Work order:
Make a verbatim transcription of the records, without the pictures.

---- Records for processing

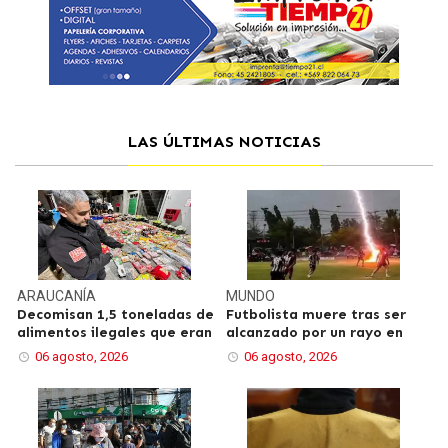
LAS ÚLTIMAS NOTICIAS
ARAUCANÍA
MUNDO
Decomisan 1,5 toneladas de
Futbolista muere tras ser
alimentos ilegales que eran
alcanzado por un rayo en
06 agosto, 2026
06 agosto, 2026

--------

Exercise solution:
LAS ÚLTIMAS NOTICIAS
ARAUCANÍA
MUNDO
Decomisan 1,5 toneladas de
Futbolista muere tras ser
alimentos ilegales que eran
alcanzado por un rayo en
06 agosto, 2026
06 agosto, 2026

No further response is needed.